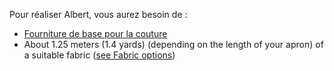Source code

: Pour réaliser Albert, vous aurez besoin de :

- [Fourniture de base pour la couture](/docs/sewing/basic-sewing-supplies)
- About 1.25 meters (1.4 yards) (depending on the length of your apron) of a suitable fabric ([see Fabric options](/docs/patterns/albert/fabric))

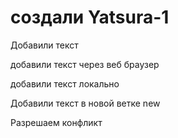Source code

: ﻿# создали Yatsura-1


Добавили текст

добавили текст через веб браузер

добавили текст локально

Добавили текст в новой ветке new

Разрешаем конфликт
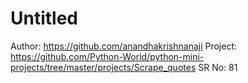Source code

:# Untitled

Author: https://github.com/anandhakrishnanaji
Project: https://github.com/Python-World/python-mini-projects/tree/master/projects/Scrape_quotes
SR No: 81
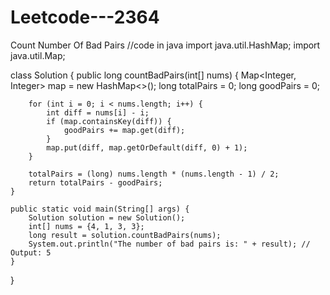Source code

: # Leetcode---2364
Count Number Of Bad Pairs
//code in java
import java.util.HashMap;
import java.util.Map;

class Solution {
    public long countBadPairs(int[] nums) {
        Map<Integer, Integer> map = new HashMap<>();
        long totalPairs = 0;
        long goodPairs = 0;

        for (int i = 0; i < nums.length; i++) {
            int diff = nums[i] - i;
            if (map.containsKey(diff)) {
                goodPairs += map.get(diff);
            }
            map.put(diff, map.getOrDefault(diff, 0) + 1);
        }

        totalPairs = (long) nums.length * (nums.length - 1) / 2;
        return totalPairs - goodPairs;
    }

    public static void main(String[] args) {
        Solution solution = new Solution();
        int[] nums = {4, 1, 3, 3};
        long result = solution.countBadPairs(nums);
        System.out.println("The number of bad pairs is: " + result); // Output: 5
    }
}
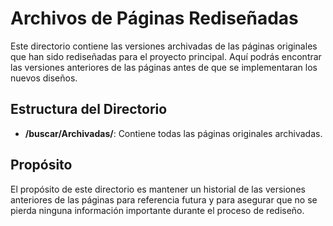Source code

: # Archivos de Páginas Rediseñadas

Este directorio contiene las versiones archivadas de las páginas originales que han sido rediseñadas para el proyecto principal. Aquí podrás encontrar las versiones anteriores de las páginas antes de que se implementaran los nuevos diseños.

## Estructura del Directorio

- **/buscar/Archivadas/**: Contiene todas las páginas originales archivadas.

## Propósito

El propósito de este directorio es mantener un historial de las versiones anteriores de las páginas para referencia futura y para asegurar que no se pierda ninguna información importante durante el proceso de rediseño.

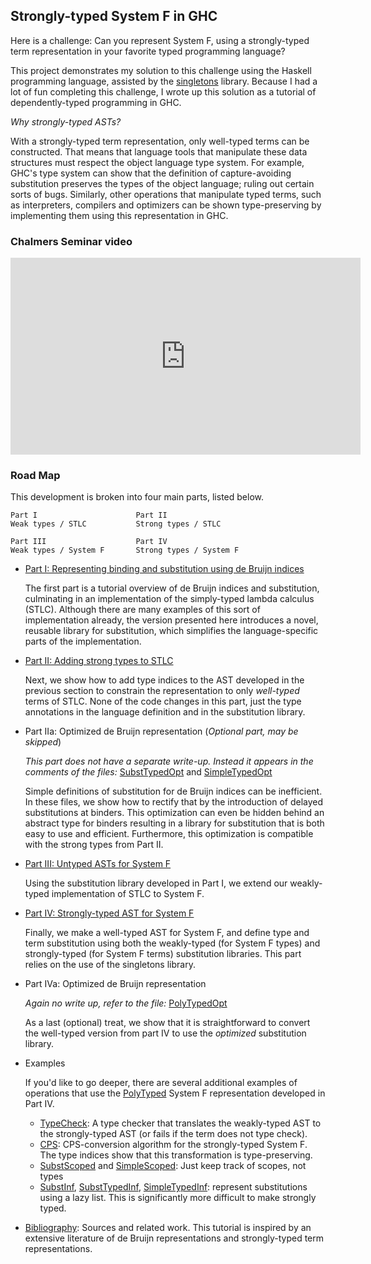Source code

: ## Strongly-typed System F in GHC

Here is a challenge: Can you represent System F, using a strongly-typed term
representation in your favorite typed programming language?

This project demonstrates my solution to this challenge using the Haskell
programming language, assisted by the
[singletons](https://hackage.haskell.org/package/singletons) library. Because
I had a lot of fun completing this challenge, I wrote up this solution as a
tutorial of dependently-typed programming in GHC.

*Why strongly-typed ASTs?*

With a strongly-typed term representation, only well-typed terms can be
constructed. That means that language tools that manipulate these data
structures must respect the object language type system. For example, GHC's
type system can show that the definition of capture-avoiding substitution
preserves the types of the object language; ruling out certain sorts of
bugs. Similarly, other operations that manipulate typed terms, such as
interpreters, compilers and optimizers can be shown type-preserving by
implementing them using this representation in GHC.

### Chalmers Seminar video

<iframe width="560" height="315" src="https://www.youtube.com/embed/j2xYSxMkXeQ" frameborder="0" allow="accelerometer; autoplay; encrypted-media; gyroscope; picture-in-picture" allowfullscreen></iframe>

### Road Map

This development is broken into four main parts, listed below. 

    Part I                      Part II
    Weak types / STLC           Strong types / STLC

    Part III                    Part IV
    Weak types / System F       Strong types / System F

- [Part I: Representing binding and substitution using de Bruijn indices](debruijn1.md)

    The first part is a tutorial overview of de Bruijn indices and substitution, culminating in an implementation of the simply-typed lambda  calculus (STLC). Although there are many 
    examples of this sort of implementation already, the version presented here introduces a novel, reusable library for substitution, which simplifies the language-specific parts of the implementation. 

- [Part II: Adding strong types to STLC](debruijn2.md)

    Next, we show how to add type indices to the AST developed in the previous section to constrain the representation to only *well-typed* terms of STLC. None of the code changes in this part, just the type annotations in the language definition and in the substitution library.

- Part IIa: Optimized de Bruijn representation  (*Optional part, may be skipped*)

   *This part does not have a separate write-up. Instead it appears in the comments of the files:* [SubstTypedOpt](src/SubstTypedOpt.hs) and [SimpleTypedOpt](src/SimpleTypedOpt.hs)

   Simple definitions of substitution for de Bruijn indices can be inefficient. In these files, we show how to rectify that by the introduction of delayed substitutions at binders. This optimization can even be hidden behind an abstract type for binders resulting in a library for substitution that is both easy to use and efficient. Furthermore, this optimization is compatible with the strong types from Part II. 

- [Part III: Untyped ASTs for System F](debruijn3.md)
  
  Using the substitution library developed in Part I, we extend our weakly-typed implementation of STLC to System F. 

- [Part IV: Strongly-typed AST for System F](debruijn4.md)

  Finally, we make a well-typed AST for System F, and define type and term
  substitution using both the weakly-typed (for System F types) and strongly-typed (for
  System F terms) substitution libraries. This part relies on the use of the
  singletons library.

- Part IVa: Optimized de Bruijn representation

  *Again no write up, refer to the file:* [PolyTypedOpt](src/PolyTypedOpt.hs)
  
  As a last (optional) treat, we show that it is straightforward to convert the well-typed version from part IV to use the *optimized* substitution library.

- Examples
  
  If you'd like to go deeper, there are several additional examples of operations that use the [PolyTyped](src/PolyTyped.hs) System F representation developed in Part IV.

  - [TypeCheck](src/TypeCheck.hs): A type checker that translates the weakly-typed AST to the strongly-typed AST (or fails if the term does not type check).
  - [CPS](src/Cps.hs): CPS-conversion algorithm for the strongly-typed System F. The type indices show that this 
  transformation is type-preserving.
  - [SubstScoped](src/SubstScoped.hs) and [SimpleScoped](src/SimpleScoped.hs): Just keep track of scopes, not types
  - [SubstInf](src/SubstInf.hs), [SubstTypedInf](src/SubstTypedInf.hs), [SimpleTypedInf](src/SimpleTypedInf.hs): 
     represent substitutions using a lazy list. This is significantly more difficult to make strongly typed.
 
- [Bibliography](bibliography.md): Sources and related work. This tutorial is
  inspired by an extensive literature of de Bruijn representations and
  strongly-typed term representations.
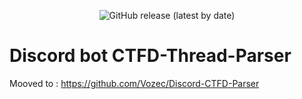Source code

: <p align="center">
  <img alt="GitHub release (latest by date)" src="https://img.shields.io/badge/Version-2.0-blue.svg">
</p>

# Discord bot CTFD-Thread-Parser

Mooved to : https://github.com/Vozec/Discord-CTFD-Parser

- **WHAT THE EXERCISE ASKS**
Determine how many lines in the items above contain the string "public", and reply with that number alone.

- **SOLUTION TO THIS TASK**
2